Text section START

Description
Given an array of integers nums and an integer threshold, we will choose a positive integer divisor, divide all the array by it, and sum the division's result. Find the smallest divisor such that the result mentioned above is less than or equal to threshold.
Each result of the division is rounded to the nearest integer greater than or equal to that element. (For example: 7/3 = 3 and 10/2 = 5).
The test cases are generated so that there will be an answer.
Example
Example 1:
Input: nums = [1,2,5,9], threshold = 6
Output: 5
Explanation: We can get a sum to 17 (1+2+5+9) if the divisor is 1.
If the divisor is 4 we can get a sum of 7 (1+1+2+3) and if the divisor is 5 the sum will be 5 (1+1+1+2).
Example 2:
Input: nums = [44,22,33,11,1], threshold = 5
Output: 44
Approach
The problem is an example of a type of problem where we find what is the max/min that something can be done.
First, we look for whether the problem is requiring to find the maximum or minimum, and also whether the maximum or minimum would give the first possible or impossible value. For this problem, we are looking for the minimum value that satisfies the given requirements.
Therefore, we can search from the minimum value (1), all the way to the maximum value (the maximum value in the given array), using binary search. For the dividing and adding part, I used a helper function to clean up my code.
For each possible value, we will update answer and hence return the answer when the loop has terminated, providing us the minimum value that satisfies the given threshold.
Solution
def calc(nums, div):
total = 0
for num in nums:
#print(num, div, float(num) / div)
n = float(num) / div
total += math.ceil(n)
return total
class Solution(object):
def smallestDivisor(self, nums, threshold):
left = 1
right = max(nums)
ans = -1
while left <= right:
mid = left + (right - left) / 2
if calc(nums, mid) > threshold:
left = mid + 1
else:
ans = mid
right = mid - 1
return ans

Text section END
Data segment START

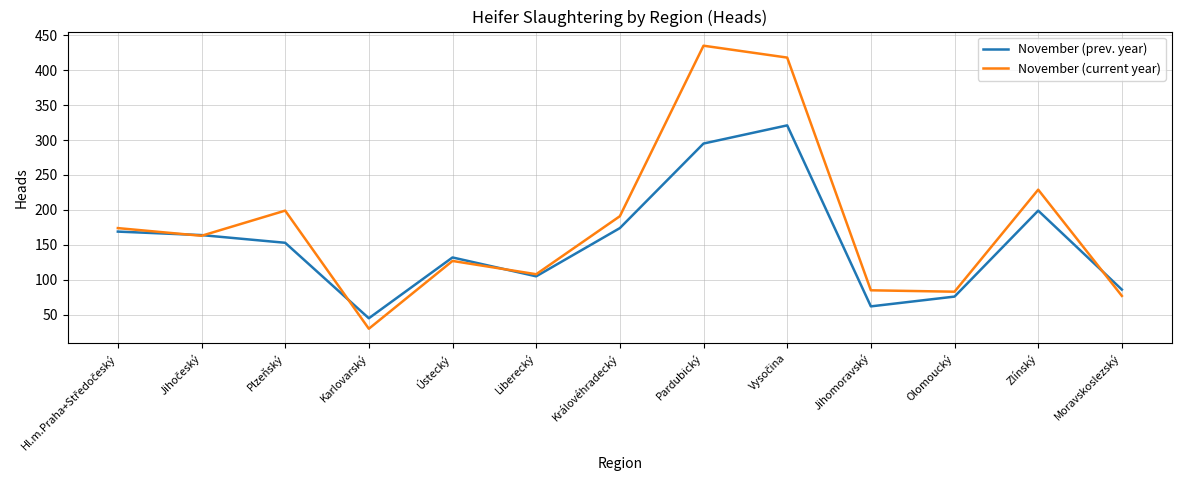

Which series has the widest spread of values?

November (current year)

Data segment END

Task requirements: In the smallest-divisor write-up, what value serves as the upper end of the binary search range?

Completed task: The maximum value in the given array.